Orange County’s jailhouse informant scandal is drawing the eyes of civil rights attorneys at the U.S. Department of Justice, the Orange County Register reported Thursday.
In an email obtained by the Register, Justice Department attorney Christopher Cheng is quoted telling an attorney for the county he’s “‘keeping an eye’ on repeated allegations that local prosecutors and investigators are illegally using informants held in jails run by the Orange County Sheriff’s Department,” the Register wrote.
From the Register’s story:
Federal civil rights officials have been investigating Orange County’s jail system since December 2008, after an inmate was killed by other prisoners while a nearby guard watched “Cops” on television.
According to the email, Cheng said the Department of Justice is not ready to close the book on that investigation. Instead, the DOJ will wait to see how the county continues to monitor the Sheriff’s Department and how the jailhouse informant scandal involving Orange County District Attorney Tony Rackauckas plays out.
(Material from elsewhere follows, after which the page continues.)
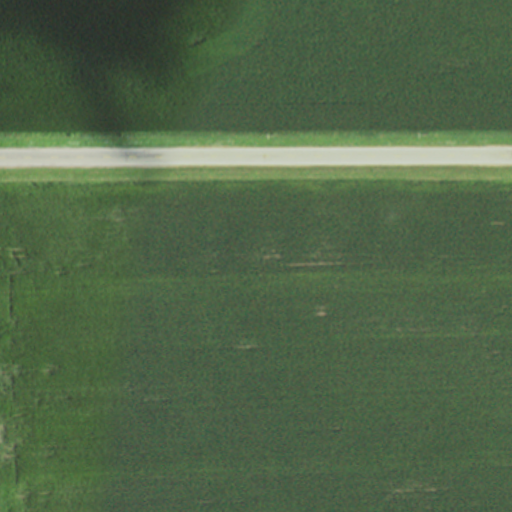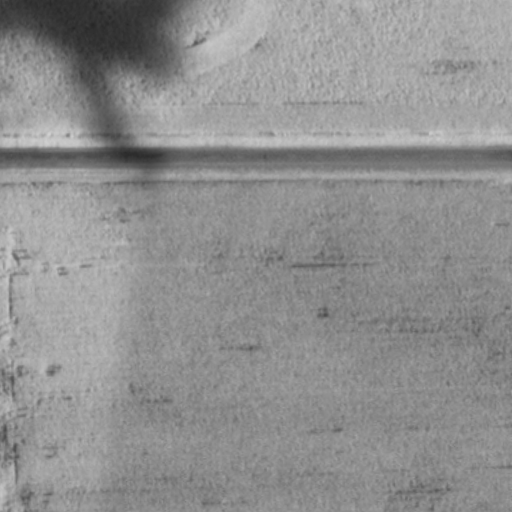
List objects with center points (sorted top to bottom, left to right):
road: (256, 156)
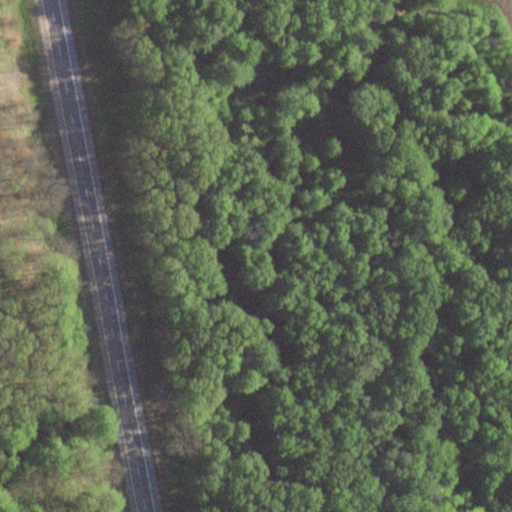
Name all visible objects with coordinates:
road: (99, 255)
“It is very important to the DOJ that there be oversight of the Sheriff’s Department,” [Senior Deputy Orange County Counsel Nicole] Sims said in an email to her bosses, which was relayed to county supervisors the same day.
As far as allegations that police and prosecutors are illegally using jailhouse informants, Cheng said “the DOJ is keeping an eye on it to see how it develops,” according to the email.